Iran Holy Defense Museum
This epic-scale museum, on a landscaped site of 21 hectares, is dedicated to the Iran–Iraq War, a bloody eight-year conflict that claimed a million lives. The main building consists of seven halls that commemorate the war’s martyrs and run you through the history of the conflict in forensic detail. It may sound harrowing, but it is, in fact, a fascinating and imaginative response to a deeply scarring episode in modern Iranian history.

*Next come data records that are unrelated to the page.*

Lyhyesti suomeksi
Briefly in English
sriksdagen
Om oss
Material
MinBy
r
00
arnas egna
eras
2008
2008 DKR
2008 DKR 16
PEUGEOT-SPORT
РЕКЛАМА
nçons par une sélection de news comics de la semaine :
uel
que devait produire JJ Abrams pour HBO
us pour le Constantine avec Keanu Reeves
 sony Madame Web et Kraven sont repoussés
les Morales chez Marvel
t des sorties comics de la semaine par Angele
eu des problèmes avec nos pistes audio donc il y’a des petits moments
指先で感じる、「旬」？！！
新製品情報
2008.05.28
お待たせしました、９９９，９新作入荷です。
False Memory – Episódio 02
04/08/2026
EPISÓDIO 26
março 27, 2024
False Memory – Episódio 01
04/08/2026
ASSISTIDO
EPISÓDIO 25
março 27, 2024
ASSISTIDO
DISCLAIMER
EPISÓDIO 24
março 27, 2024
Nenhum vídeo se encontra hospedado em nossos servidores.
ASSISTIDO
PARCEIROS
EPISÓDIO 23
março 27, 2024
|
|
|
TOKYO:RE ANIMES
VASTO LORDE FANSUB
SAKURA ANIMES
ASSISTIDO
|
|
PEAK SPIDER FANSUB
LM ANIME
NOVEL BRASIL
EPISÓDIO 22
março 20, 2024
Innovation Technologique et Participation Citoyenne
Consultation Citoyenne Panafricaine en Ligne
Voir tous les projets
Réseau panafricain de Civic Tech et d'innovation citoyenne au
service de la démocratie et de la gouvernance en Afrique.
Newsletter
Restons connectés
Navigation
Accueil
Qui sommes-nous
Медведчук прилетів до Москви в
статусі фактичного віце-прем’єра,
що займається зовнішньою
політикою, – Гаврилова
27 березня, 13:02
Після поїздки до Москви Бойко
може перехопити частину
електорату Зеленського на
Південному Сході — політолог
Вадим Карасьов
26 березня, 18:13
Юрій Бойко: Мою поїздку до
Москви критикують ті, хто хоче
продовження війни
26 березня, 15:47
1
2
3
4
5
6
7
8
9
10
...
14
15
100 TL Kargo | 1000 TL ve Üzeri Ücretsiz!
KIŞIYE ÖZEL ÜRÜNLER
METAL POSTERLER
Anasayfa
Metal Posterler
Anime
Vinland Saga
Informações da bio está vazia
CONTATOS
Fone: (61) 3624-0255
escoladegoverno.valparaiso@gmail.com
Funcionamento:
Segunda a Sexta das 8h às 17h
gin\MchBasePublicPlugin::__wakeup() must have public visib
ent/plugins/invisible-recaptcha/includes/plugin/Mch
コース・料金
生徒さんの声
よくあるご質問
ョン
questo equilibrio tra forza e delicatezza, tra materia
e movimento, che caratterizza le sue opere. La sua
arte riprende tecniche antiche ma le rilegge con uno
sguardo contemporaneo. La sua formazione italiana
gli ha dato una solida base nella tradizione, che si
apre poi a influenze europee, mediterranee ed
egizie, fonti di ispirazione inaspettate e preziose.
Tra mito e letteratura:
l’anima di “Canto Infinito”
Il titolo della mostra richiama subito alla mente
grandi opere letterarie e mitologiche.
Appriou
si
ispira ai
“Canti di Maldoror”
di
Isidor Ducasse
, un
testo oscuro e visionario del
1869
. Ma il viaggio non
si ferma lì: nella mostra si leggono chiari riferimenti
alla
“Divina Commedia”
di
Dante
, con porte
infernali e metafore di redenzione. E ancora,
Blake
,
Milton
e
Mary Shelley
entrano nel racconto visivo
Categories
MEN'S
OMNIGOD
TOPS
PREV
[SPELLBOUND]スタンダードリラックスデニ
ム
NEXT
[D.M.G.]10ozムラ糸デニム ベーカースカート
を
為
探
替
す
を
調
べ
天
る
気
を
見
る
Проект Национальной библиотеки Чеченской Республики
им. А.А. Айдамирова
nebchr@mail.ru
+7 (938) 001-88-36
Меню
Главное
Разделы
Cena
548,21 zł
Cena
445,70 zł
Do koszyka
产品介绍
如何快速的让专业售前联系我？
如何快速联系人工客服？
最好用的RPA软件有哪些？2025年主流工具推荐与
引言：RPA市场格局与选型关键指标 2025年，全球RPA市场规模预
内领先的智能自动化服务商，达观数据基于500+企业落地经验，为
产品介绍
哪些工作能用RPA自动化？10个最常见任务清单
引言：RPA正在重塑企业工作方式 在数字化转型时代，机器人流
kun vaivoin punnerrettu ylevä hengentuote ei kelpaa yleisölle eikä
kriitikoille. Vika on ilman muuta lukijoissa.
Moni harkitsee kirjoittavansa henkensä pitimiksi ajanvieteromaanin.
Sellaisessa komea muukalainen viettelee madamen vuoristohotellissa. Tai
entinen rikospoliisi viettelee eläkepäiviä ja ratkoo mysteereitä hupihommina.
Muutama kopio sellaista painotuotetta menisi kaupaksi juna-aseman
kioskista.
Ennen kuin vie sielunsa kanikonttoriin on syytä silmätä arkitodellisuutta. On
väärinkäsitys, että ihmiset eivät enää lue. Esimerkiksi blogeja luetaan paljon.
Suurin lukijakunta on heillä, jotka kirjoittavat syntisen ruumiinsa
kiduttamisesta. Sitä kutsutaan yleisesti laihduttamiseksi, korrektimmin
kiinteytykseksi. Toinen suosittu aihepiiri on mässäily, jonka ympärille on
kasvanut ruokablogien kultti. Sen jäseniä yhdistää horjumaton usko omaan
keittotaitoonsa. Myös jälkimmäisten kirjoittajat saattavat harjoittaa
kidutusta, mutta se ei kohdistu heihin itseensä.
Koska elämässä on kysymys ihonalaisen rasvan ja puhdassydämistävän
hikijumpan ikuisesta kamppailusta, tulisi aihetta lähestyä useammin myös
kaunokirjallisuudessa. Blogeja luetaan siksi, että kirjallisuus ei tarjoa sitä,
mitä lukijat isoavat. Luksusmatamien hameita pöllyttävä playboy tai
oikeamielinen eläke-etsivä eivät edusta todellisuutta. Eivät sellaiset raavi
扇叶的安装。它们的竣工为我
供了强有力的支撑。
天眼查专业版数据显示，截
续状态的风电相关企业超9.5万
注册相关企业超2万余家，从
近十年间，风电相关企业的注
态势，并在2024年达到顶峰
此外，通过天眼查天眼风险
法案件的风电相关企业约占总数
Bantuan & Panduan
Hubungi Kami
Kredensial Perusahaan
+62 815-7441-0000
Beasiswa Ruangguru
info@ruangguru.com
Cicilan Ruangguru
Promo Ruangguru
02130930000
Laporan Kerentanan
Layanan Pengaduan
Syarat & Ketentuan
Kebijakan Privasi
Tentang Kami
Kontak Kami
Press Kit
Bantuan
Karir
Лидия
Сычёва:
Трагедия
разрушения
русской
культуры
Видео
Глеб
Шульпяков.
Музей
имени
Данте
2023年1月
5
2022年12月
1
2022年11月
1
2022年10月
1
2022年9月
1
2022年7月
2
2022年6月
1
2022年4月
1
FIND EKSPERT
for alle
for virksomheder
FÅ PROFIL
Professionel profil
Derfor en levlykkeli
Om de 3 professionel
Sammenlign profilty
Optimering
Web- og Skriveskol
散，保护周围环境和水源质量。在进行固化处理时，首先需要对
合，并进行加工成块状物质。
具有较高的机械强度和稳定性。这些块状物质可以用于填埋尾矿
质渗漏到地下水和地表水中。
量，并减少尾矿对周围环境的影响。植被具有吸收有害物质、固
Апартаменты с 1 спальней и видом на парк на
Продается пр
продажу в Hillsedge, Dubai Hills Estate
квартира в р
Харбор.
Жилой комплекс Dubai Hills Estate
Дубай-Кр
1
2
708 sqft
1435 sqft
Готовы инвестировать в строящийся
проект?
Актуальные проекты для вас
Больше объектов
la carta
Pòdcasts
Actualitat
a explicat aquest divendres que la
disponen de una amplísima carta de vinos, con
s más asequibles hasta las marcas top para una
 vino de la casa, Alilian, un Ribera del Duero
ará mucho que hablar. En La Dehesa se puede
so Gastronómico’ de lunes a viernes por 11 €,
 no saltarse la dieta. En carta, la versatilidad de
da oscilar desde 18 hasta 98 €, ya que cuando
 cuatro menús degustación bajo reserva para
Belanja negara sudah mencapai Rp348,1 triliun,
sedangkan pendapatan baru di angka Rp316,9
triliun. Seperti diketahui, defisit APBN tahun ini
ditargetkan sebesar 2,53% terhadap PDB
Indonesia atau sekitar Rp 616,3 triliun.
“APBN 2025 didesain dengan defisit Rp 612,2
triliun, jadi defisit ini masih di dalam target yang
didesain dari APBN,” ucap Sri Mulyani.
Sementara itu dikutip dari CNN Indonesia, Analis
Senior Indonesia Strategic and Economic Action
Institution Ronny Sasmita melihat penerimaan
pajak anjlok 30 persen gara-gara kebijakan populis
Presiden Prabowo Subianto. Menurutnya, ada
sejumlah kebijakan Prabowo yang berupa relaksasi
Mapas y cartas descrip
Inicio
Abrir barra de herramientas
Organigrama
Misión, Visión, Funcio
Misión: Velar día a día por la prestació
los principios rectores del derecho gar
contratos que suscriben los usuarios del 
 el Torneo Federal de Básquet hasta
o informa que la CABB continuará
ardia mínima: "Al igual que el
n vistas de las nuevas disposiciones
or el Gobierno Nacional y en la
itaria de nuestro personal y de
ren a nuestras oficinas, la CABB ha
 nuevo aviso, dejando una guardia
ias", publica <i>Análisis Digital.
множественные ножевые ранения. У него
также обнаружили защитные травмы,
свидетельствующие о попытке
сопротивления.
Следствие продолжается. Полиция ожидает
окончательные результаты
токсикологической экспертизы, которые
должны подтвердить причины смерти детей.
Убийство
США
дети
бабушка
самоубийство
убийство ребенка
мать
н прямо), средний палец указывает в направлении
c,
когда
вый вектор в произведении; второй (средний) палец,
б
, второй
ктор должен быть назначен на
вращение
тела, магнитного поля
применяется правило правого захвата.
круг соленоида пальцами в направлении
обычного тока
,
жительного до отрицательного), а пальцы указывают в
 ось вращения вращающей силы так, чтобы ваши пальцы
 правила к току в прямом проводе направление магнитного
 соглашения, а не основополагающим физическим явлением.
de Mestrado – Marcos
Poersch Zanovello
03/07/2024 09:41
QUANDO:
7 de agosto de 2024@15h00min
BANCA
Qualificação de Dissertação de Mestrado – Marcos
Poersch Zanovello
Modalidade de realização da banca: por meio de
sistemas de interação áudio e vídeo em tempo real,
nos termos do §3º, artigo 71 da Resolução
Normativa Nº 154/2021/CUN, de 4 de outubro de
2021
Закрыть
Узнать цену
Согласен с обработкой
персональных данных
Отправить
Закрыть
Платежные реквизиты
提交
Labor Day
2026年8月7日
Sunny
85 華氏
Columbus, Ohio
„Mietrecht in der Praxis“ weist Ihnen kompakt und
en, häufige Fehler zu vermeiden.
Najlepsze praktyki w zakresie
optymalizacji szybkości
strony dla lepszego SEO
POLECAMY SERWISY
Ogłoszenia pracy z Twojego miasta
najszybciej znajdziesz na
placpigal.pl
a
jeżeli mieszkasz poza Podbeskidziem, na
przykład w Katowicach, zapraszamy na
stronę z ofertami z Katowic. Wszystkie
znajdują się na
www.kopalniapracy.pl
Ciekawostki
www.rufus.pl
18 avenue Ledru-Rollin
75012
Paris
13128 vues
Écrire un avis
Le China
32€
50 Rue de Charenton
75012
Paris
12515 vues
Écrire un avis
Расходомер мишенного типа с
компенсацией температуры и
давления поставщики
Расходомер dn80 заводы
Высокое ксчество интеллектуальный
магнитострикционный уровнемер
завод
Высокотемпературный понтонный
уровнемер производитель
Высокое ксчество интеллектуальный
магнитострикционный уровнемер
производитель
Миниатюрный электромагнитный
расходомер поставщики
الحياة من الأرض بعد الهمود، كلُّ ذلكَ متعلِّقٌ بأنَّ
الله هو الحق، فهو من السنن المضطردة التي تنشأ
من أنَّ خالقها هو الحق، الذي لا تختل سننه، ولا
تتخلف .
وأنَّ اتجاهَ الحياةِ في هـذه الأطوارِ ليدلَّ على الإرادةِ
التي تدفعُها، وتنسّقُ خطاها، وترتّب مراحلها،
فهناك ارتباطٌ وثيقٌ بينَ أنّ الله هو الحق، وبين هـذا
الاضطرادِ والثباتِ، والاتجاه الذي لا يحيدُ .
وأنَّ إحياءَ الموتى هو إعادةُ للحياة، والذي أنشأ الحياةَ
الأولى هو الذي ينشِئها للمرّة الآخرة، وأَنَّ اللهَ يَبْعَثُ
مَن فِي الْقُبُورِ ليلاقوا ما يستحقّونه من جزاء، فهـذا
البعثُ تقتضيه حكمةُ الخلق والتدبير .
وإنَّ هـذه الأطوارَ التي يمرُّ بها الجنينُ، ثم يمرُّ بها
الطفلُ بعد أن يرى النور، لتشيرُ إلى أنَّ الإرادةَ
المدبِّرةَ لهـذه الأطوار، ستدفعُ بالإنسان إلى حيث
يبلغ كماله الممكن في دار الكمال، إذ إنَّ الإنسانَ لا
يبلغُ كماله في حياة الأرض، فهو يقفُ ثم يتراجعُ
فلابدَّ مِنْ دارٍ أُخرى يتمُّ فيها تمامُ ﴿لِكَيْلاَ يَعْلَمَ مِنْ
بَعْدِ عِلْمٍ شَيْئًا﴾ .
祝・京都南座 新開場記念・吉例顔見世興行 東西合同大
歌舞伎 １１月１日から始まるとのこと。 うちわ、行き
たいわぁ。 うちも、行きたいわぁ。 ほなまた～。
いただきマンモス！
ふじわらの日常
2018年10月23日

At times the displays swerve into the surreal, such as the section that depicts the glittering vision of heavenly paradise the soldiers (many no more than teenagers) were sent to their deaths believing, and the one that places you at the heart of an aerial bombardment complete with sensory effects.
Outside, huge rockets and tanks flank the Garden Valley, at the center of which is a 6000-sq-meter lake where, in the summer months, a fountain and laser-light show plays. The complex also includes a separate silver-sphere building where you can view a 15-minute film shown on a panoramic screen that depicts the besieged town of Khorramshahr before, during and after the conflict. Near the exit to the subway station is a replica of the Khorramshahr mosque covered in yellow and turquoise patterned tiles.
Treasury of National Jewels
Owned by the Central Bank and accessed through its front doors, the cavernous vault that houses what is commonly known as the ‘Jewels Museum’ is not to be missed. The Safavid, Qajar and Pahlavi monarchs adorned themselves and their belongings with an astounding range of priceless gems and precious metals, making this collection of bling quite literally jaw-dropping. Star pieces include the Globe of Jewels and the Peacock Throne.
Pick up a guidebook at the shop as you enter, or take one of the regular professional tours in English, French, German or Arabic – it’s included in the ticket price and worth waiting for as there are few descriptions in English.
Cameras, phones, bags, and guidebooks must be left at reception. Be careful not to touch anything or you’ll set off ear-piercing alarms.